* _Apply what you read_:
[A] According to the TLS-Map scan instructions, which protocol is TLS based on?
[B] Retype the part of the TLS-Map scan instructions that begins at the words "The more extensive" and stops after the words "(see Chapter 10.2.3).".
##### Text excerpt
12.6 Running a TLS-Map Scan

The TLS (Transport Layer Security) protocol ensures the confidentiality, authenticity and integrity of communication in insecure networks. It establishes confidential communication between sender and receiver, e.g., web server and web browser.

With the Greenbone Security Manager (GSM) it is possible to identify systems that offer services using SSL/TLS protocols. Additionally, the GSM detects the protocol versions and offers encryption algorithms. Further details about the service can be achieved in case it can be properly identified.

12.6.1 Checking for TLS and Exporting the Scan Results

For an overview on TLS usage in the network or on single systems, Greenbone Networks recommends using the scan configuration TLS-Map. This scan configuration identifies the used protocol versions and the offered encryption algorithms. Additionally, it tries to identify in-depth details of the service.

  1. Select Configuration > Port Lists in the menu bar to have a look at the pre-configured port lists.

    Note

    By clicking new own port lists can be created (see Chapter 10.7.1).

  2. Choose a suitable list of ports that should be scanned.

    Note

    Pay attention that all ports of interest are covered by the list.

    The more extensive the list the longer the scan will take but this may also detect services at unusual ports.

    Consider that the TLS protocol is based on the TCP protocol. A port list with UDP ports will slow down the scan without benefits. If any TCP ports should be covered All TCP should be selected.

  3. Create a new target (see Chapter 10.2.1), create a new task (see Chapter 10.2.2) and run the task (see Chapter 10.2.3).

    When creating the task, use the scan configuration TLS-Map.

    Note

    The scan configuration is provided via the feed.

    Scan configurations may not be available yet, but will be added at a later time.

    In case a scan configuration is not available, contact the Greenbone Networks Support (support@greenbone.net).

  4. When the scan is completed select Scans > Reports in the menu bar.

  5. Click on the date of the report.

    → The report for the TLS-Map scan is displayed.

    The report can be used as described in Chapter 11.2.1.

  6. To export the report click download.

  7. For Include activate the checkbox Notes to include attached notes and the checkbox Overrides to label enabled overrides and include their text field (see Chapter 11.2.2).

  8. Select TLS Map in the drop-down list Report Format.

    Note

    The report format is provided via the feed.

    Report formats may not be available yet, but will be added at a later time.

    In case a report format is not available, contact the Greenbone Networks Support (support@greenbone.net).
##########
##### Data to examine
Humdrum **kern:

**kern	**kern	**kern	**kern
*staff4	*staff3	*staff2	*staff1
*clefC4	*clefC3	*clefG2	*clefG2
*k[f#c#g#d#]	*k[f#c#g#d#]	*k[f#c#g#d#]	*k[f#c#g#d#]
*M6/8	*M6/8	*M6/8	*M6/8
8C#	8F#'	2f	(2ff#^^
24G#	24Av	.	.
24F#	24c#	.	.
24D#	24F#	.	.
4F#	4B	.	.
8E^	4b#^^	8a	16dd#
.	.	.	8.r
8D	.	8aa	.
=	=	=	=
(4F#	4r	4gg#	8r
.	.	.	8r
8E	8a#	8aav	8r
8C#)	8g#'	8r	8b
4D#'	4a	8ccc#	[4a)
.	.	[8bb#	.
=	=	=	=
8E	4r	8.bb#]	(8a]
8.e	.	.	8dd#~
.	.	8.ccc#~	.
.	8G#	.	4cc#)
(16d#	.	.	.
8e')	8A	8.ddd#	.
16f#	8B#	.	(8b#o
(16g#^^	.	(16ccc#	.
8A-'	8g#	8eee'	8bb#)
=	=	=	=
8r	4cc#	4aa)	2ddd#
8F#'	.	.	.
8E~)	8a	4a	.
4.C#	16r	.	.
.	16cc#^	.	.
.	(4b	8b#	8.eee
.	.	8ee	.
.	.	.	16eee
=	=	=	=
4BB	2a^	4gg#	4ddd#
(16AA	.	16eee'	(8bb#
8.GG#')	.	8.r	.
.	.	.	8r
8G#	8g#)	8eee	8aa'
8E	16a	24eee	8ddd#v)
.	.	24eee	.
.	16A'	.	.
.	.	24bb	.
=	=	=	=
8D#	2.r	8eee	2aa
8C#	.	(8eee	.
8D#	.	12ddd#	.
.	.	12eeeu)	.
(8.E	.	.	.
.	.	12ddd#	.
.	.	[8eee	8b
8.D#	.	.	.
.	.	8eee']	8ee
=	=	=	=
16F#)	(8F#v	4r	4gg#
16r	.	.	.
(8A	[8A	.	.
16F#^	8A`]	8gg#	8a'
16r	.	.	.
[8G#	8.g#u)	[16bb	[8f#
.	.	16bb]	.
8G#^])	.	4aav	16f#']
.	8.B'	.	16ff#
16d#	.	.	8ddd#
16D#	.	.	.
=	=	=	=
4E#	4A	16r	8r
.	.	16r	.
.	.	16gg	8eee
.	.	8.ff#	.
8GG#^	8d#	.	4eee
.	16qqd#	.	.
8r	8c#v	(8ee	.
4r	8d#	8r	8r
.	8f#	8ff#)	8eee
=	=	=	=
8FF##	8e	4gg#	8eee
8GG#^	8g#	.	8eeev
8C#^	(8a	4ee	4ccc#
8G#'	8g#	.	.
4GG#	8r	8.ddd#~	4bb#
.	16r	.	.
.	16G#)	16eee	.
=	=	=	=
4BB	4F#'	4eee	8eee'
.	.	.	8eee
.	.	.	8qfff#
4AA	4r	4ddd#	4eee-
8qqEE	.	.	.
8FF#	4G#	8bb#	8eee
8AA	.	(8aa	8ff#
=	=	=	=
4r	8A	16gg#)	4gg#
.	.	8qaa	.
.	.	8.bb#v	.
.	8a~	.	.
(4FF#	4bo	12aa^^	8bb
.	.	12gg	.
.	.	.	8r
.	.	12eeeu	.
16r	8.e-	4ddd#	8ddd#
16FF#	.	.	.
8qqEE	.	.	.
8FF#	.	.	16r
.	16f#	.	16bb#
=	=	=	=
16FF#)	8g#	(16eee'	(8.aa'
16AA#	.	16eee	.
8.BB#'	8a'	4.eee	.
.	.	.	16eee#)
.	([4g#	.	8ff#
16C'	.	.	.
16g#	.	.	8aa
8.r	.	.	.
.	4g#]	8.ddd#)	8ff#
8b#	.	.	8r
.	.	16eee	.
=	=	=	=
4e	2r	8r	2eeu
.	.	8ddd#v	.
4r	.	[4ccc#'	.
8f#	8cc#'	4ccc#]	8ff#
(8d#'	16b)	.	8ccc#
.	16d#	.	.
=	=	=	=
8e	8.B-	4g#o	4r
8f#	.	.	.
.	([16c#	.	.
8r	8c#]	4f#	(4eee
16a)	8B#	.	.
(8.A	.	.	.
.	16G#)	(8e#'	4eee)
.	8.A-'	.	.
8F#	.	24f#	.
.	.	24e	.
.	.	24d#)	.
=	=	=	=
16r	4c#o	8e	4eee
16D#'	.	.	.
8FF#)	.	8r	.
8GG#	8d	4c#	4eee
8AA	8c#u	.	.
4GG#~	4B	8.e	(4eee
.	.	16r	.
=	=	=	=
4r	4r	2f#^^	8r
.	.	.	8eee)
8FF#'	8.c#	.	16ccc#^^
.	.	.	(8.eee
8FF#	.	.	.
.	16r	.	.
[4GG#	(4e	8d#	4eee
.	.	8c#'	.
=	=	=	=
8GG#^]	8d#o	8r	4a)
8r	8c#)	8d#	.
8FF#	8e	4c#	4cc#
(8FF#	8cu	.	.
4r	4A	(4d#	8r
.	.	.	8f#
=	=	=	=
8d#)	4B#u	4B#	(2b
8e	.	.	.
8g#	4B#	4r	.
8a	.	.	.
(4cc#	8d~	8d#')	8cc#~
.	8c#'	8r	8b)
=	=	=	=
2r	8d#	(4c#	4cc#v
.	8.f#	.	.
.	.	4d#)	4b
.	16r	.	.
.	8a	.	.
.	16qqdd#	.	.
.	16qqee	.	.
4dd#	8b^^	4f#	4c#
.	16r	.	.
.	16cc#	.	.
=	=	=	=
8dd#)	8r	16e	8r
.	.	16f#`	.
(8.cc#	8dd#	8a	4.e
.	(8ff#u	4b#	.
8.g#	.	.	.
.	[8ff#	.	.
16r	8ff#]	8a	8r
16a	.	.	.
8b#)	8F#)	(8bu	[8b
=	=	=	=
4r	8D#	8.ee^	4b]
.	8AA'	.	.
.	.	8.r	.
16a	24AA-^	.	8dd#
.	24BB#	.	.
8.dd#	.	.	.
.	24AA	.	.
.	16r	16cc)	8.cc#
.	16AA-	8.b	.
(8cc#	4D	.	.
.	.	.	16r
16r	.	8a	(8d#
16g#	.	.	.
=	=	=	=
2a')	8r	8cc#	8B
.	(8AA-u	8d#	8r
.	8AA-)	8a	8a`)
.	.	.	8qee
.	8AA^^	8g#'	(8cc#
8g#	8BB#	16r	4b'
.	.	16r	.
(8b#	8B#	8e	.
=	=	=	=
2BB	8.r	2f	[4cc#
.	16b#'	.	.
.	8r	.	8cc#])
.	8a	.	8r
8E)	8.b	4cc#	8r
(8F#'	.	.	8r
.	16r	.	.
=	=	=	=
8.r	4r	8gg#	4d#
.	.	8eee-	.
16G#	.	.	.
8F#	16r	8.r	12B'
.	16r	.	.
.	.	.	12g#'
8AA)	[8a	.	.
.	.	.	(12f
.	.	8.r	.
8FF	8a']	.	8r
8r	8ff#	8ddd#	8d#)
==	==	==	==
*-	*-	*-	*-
##########
* _Solutions to the problems_:
[A] TLS is based on the TCP protocol.

[B]
The more extensive the list the longer the scan will take but this may also detect services at unusual ports.

    Consider that the TLS protocol is based on the TCP protocol. A port list with UDP ports will slow down the scan without benefits. If any TCP ports should be covered All TCP should be selected.

  3. Create a new target (see Chapter 10.2.1), create a new task (see Chapter 10.2.2) and run the task (see Chapter 10.2.3).